Ausgefallene Entwürfe für die Kostüme

Die Kostüme passen sich bestens dem modernen Remake an. Zwar darf der wackere Held (Joannis Skempes) wie gewohnt in Waidmannsgrün und Cape daherkommen, doch hat sich Kostümbildnerin Franziska Borchers besonders für den Part des Bösen zu ausgefalleneren Entwürfen inspirieren lassen. Die Amazonen-Wache joggt in Leggings in Lederoptik durch die Kulisse, die Schergen und Gisborne (Thilo Metzger) tragen ein Harness aus Leder und der herrlich einfältige Prinz John (Norbert Kytka) stelzt in einem pinkfarbenen Ballkleid mit Rüschen herum. Aufwändige Flechtfrisuren und ausgefallenes Make-up des Teams um Maskenbildnerin Verena Kleinknecht runden die Looks ab. Und auch die Musik von Magnus Reichel und das Bühnenbild von Reinhard Kopp fügen sich stimmig ein.

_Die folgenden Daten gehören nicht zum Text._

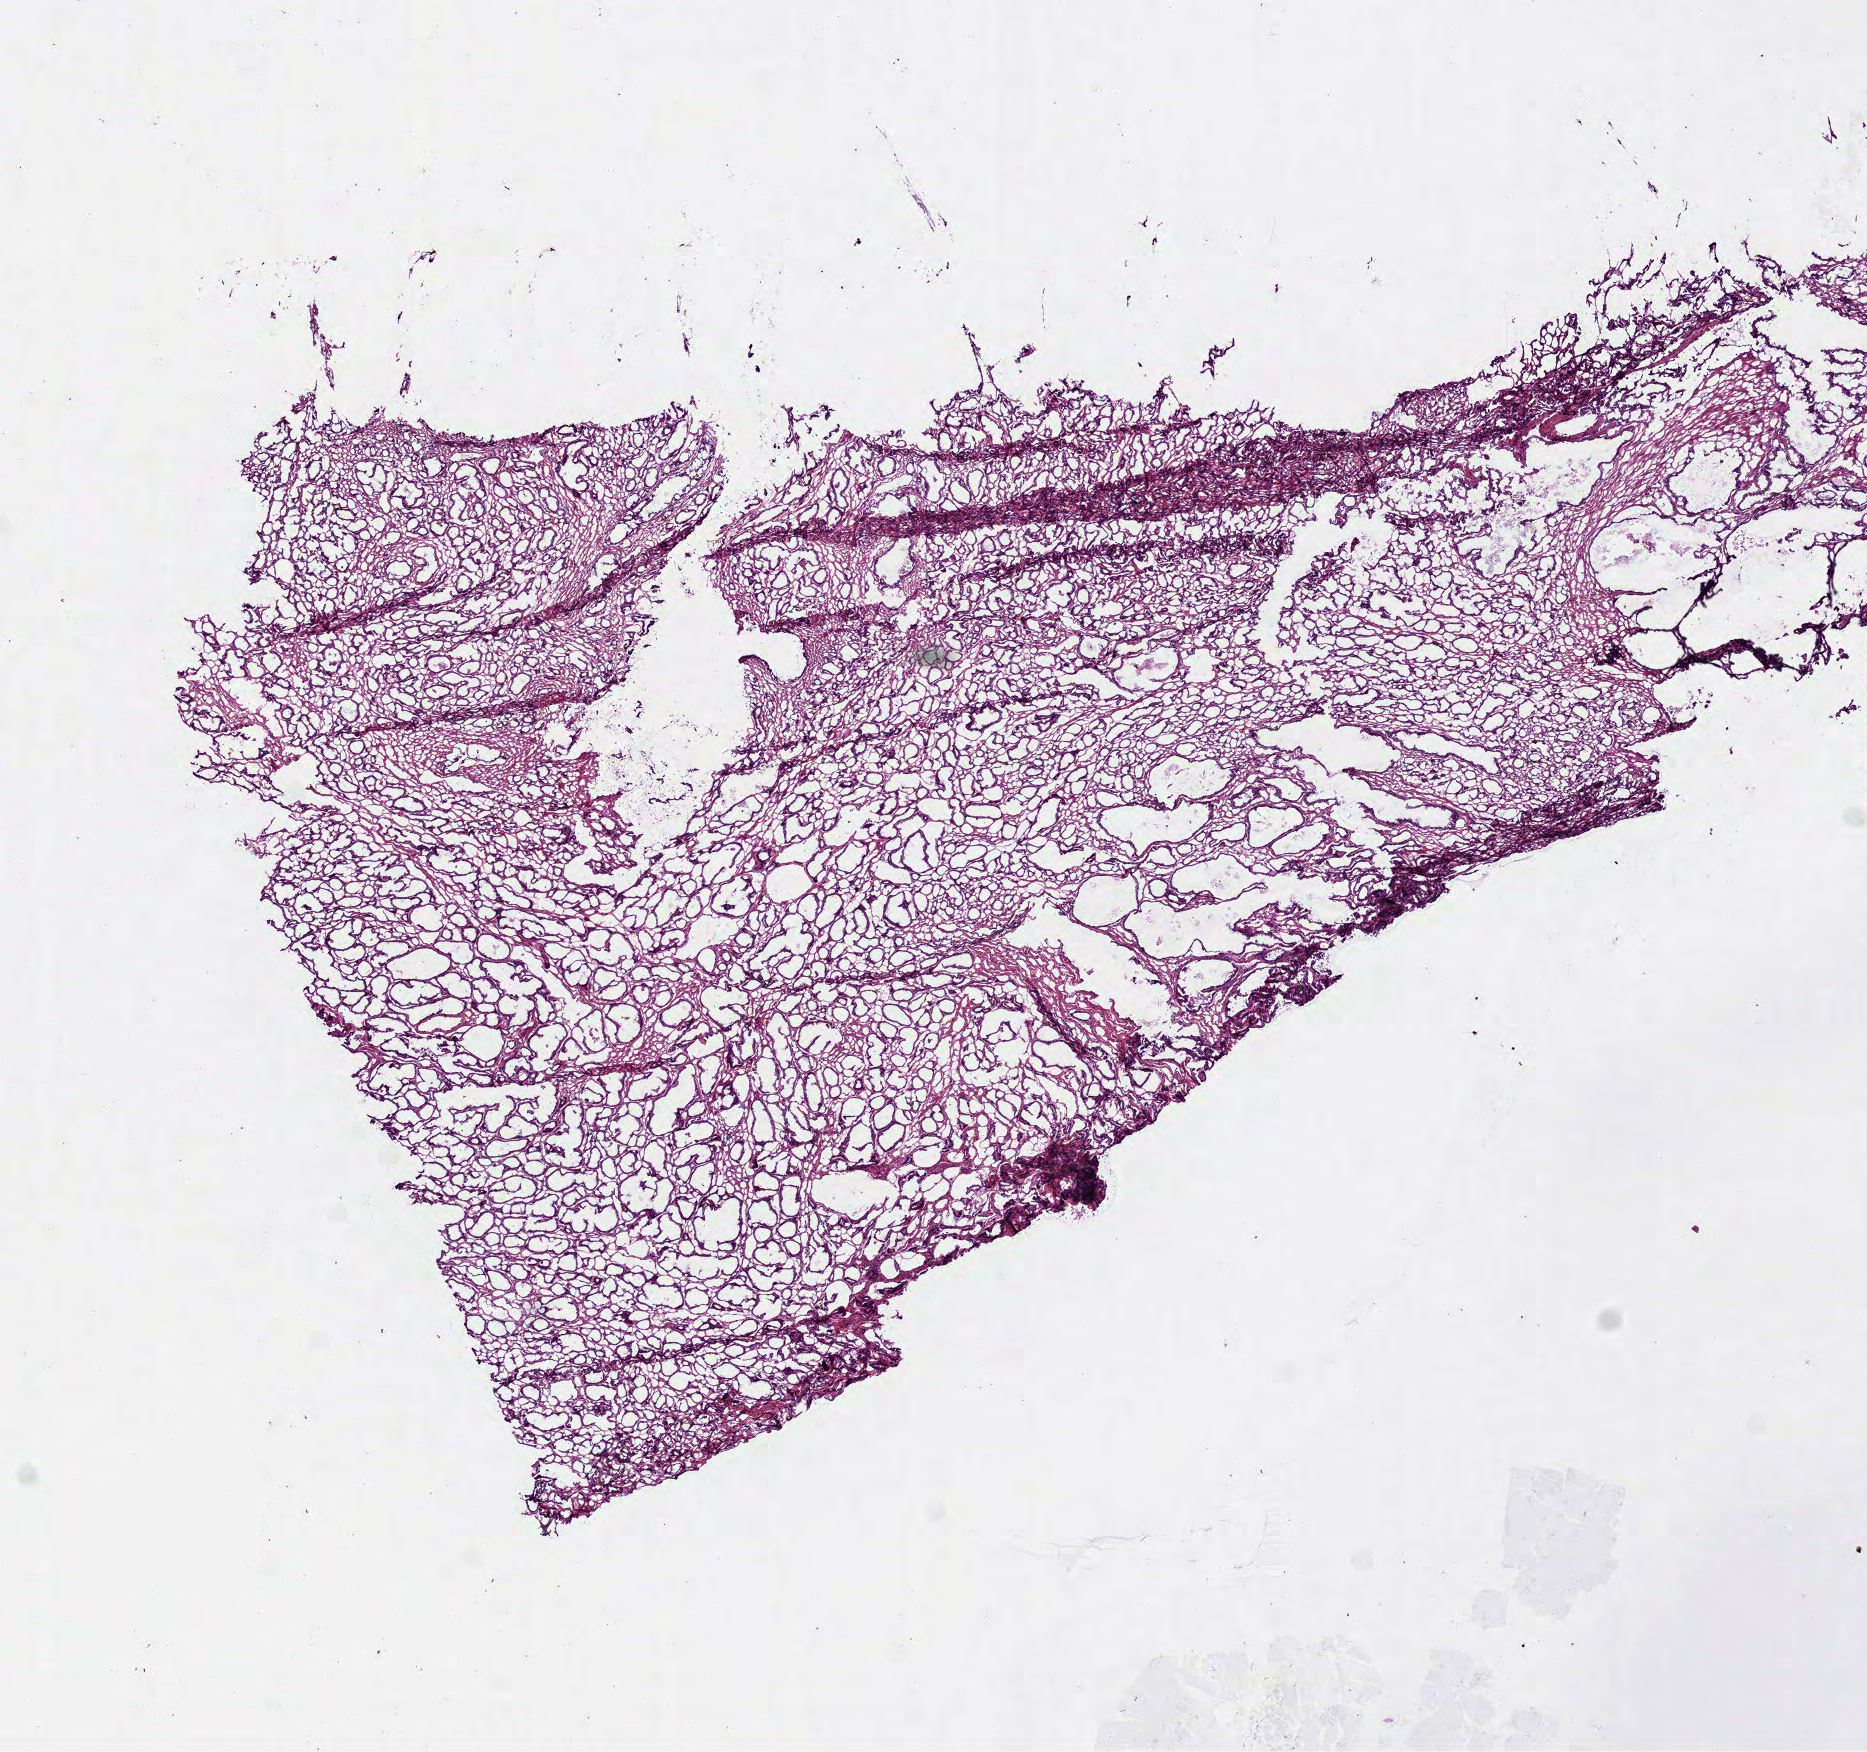
Digitized H&E-stained tissue section (whole slide) — shown as a low-resolution overview of the whole scanned area (about 7.5 x 7.1 mm); frozen section from the bottom of the tissue portion; primary tumour sample from the prostate. Patient: male, age at initial diagnosis 54 years. Composition of this section per pathologist review: tumour cells 75%, tumour nuclei 75%.
Pathologic diagnosis: Acinar cell carcinoma (prostate gland).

Viel zu schnell sind die rund zwei Stunden Theatervergnügen vorbei. Zu gerne würde man noch sitzen bleiben und gemeinsam mit dem Ensemble und all den hilfreichen Geistern des Theaters den Moment genießen, der sich nach einer so gelungenen Premiere wohlig entfaltet. Stattdessen holt Publikum wie Besetzung der Corona-Alltag wieder ein. Keine Premierenfeier mit den Ehrengästen, Familien und Freunden, kein Anstoßen auf die neue Spielzeit. Dabei hätte diese Premiere ebenso wie das Team des Naturtheaters nach den Monaten der Unsicherheit mehr als verdient.

„Robin Hood“ kämpft im Naturtheater Grötzingen noch bis zum 22. August für die Armen und Schwachen. Gespielt wird jeweils samstags ab 20.30 Uhr und sonntags ab 15 Uhr. Ab der kommenden Woche gelten die drei „G“ – geimpft, genesen oder getestet. Die Malteser bieten zu den Vorstellungen Testmöglichkeiten vor Ort an. Weitere Termine und Informationen unter naturtheater-groetzingen.de.